Problem: The lines below starting at the line containing "516 116 7973" and ending at the line containing "48 296 6004" are to be repeated exactly, with both ends kept and nothing else added.

(Saved entries)
··········

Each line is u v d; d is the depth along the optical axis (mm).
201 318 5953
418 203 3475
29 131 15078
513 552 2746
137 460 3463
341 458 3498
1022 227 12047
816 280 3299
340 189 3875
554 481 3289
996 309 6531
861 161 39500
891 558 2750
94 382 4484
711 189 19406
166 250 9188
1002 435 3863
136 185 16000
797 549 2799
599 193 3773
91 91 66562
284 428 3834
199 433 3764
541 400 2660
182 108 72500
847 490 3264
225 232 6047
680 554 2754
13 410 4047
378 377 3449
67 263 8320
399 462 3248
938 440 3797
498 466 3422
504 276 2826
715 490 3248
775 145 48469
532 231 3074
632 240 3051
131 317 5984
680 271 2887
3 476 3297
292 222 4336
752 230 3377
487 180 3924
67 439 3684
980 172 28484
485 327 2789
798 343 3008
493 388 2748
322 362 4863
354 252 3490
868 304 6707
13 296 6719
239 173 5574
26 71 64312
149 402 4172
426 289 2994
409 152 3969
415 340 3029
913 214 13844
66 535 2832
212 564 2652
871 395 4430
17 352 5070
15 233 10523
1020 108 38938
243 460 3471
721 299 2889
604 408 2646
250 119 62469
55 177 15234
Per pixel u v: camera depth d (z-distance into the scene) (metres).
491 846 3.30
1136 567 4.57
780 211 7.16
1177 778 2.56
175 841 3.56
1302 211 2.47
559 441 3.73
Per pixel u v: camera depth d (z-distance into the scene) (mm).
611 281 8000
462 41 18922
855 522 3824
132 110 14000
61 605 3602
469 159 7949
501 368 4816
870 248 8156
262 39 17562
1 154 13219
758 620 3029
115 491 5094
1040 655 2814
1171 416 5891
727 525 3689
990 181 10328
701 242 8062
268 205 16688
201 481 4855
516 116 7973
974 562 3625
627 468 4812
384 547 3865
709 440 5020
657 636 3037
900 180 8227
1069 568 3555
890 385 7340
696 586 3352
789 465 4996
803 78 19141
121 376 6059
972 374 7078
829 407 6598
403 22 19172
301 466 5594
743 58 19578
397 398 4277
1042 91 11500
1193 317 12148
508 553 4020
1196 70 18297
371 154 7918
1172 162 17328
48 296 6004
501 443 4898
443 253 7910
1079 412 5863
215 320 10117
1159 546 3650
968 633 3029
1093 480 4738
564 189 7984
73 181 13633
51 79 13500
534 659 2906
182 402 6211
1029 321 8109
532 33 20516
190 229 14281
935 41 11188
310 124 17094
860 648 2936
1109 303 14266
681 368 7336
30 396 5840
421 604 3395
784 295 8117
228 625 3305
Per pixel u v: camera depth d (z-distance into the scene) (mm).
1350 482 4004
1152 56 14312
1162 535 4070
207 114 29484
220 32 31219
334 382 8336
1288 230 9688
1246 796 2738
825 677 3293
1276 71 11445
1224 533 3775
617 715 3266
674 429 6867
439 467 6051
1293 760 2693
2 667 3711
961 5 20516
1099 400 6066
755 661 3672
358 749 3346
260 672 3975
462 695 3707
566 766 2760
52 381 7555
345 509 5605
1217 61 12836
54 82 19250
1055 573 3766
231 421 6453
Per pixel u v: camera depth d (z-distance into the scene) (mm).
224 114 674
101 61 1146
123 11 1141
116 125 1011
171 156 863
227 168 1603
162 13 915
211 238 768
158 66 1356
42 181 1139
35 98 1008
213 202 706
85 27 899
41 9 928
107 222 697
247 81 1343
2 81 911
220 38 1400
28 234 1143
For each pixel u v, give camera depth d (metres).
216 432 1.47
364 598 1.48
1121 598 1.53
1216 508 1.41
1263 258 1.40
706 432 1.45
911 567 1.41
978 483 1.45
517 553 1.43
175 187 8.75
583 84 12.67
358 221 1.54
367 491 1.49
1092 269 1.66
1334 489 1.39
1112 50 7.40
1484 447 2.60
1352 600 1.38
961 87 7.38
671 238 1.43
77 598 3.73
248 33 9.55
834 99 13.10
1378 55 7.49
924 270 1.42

··········

Exercise solution:
516 116 7973
974 562 3625
627 468 4812
384 547 3865
709 440 5020
657 636 3037
900 180 8227
1069 568 3555
890 385 7340
696 586 3352
789 465 4996
803 78 19141
121 376 6059
972 374 7078
829 407 6598
403 22 19172
301 466 5594
743 58 19578
397 398 4277
1042 91 11500
1193 317 12148
508 553 4020
1196 70 18297
371 154 7918
1172 162 17328
48 296 6004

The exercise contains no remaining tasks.